Dreyfus placed a hand on the railing and began to climb the stairs to the observation deck, Sparver immediately behind him.

“I’m hoping we won’t have to let it loose at all. It’s a matter of self-preservation. If I can impress upon it how much Aurora wants to destroy it, I can make it see the sense in defeating her. It will help us by helping itself.”

“From inside the cage?”

“It’s a form of machine intelligence,” Dreyfus said.

“So is Aurora, no matter what she started out as.”

“How does that help us?”

“Aurora isn’t a disembodied intelligence. She’s a collection of software routines emulating the structure of an individual human brain. But she’s nothing unless she has a physical architecture to run on.”

Above him, Veitch nodded impatiently.

“And your point is?”

“Somewhere out there, a machine has to be simulating her. More than likely she’s controlling her takeover from within a single habitat. It probably isn’t one of those she’s already taken over, since she wouldn’t want to risk being wiped out by one of our nukes. Unfortunately, that leaves almost ten thousand other candidates to consider. If we had all the time in the world, we could comb through network traffic records and pin her down. But we don’t have all the time in the world. We have a few days.”

“You think she has free roam of the networks?”

“Almost certainly. She’s stayed under our radar for fifty-five years, which means she can move herself from point to point without difficulty. But she can’t duplicate herself. That’s a limitation embedded in the deep structure of alpha-level simulations by Cal Sylveste himself. They cannot be copied, or even backed-up.”

“Perhaps she’s got around that one by now.”

“I don’t think so. If she could copy herself, she wouldn’t be so concerned about safeguarding her own survival. She’s scared precisely because there’s only one of her.”

“But the notion of ’machine’ is nebulous, Prefect. Aurora might not be able to copy herself, but there’s surely nothing to prevent her from spreading herself thinly, using thousands of habitats instead of one.”

“There is,” Dreyfus said, puffing as he reached the observation deck.

“It’s called execution speed. The more distributed she is, the more she has to contend with light-speed timelag between processor centres. If part of her was running on one side of the Glitter Band, and another part on the far side of the Band, she could be afflicted by unacceptable latencies, whole fractions of a second. She’d still be just as clever as she is now, but the clock rate of her consciousness would have slowed by an intolerable factor. And that’s her problem. Being clever isn’t good enough on its own, especially when she’s trying to win a war on ten thousand fronts. She has to be fast as well.”

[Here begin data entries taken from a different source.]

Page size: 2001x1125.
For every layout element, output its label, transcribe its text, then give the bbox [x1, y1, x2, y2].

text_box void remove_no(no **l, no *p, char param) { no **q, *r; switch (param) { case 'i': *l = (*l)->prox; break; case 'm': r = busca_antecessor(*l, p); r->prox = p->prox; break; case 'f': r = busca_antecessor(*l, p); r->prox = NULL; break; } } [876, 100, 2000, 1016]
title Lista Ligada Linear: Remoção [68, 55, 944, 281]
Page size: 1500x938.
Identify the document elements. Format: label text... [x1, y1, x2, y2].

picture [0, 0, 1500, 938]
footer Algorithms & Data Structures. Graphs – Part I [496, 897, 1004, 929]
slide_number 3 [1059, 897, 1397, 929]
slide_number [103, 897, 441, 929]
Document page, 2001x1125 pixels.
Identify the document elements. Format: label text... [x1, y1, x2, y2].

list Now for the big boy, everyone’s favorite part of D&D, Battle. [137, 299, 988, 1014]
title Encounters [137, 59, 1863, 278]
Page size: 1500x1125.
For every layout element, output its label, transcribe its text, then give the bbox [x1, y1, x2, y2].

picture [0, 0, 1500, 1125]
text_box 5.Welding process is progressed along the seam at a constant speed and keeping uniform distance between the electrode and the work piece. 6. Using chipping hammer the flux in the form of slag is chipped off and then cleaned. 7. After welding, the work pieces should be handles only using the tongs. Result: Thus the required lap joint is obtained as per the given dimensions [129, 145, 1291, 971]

“There’s a lot of supposition there,” Veitch said as Dreyfus approached him cautiously, Sparver, Saavedra and her whiphound close behind.

“I agree, but I think it’s watertight. Aurora can’t afford to be spread out, therefore she has to be running on a single machine, inside a single habitat. And that means she’s vulnerable to a counterstrike if that habitat can be identified.”

“And you’re hoping the Clockmaker can pin her down?”

“Something along those lines.”

Veitch looked puzzled, as if he knew he was missing something obvious.